- **Problem to solve**:
Some entries follow. Reproduce exactly the lines starting at the one with "14: (20, 19)" and stopping after the one with "29: (23, 20)".
== Data extract
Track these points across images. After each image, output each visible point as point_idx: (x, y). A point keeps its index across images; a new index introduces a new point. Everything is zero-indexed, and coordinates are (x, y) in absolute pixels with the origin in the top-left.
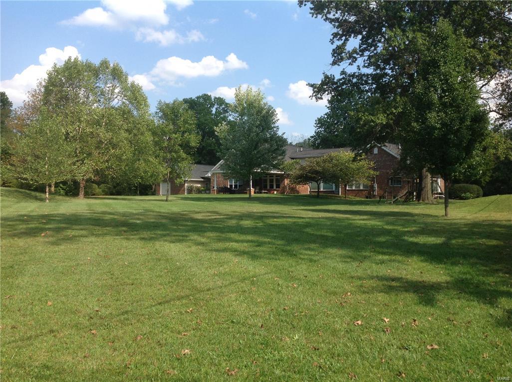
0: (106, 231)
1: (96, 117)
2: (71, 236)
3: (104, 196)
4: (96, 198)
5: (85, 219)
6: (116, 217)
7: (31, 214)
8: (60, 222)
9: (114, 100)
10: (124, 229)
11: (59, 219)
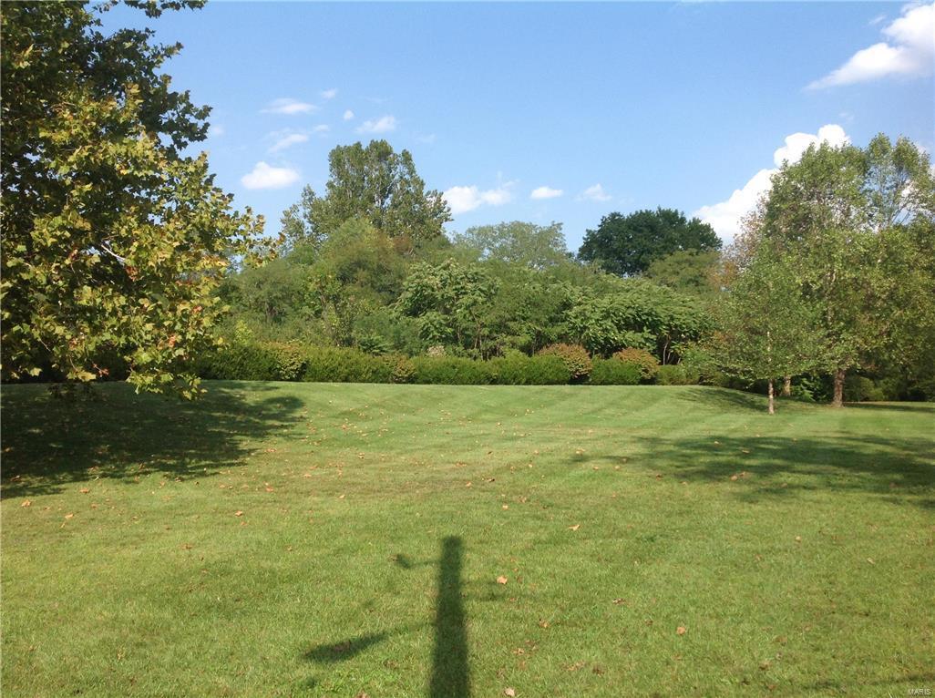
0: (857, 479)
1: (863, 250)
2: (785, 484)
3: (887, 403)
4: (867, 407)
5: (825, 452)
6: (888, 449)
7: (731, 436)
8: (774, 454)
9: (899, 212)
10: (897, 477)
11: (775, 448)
====
== Data extract
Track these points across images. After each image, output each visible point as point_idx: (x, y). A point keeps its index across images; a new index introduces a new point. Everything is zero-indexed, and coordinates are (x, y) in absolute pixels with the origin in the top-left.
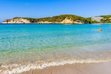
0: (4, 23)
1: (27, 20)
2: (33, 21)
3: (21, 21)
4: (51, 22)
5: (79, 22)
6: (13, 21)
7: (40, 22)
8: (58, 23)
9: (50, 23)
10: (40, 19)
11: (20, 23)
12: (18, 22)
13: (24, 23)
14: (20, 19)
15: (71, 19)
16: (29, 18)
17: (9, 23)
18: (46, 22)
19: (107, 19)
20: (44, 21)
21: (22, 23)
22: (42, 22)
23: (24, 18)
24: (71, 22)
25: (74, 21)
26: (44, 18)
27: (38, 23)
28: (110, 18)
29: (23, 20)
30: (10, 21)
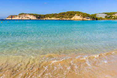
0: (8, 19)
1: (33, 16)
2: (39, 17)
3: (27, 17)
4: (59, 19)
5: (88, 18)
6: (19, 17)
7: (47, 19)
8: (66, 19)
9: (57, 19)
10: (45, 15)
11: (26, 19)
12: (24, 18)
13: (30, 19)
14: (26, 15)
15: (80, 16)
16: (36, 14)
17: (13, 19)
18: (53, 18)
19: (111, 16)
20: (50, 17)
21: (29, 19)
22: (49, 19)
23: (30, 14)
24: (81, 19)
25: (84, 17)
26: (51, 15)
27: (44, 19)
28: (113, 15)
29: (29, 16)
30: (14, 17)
====
- **Expected answer**:
14: (20, 19)
15: (71, 19)
16: (29, 18)
17: (9, 23)
18: (46, 22)
19: (107, 19)
20: (44, 21)
21: (22, 23)
22: (42, 22)
23: (24, 18)
24: (71, 22)
25: (74, 21)
26: (44, 18)
27: (38, 23)
28: (110, 18)
29: (23, 20)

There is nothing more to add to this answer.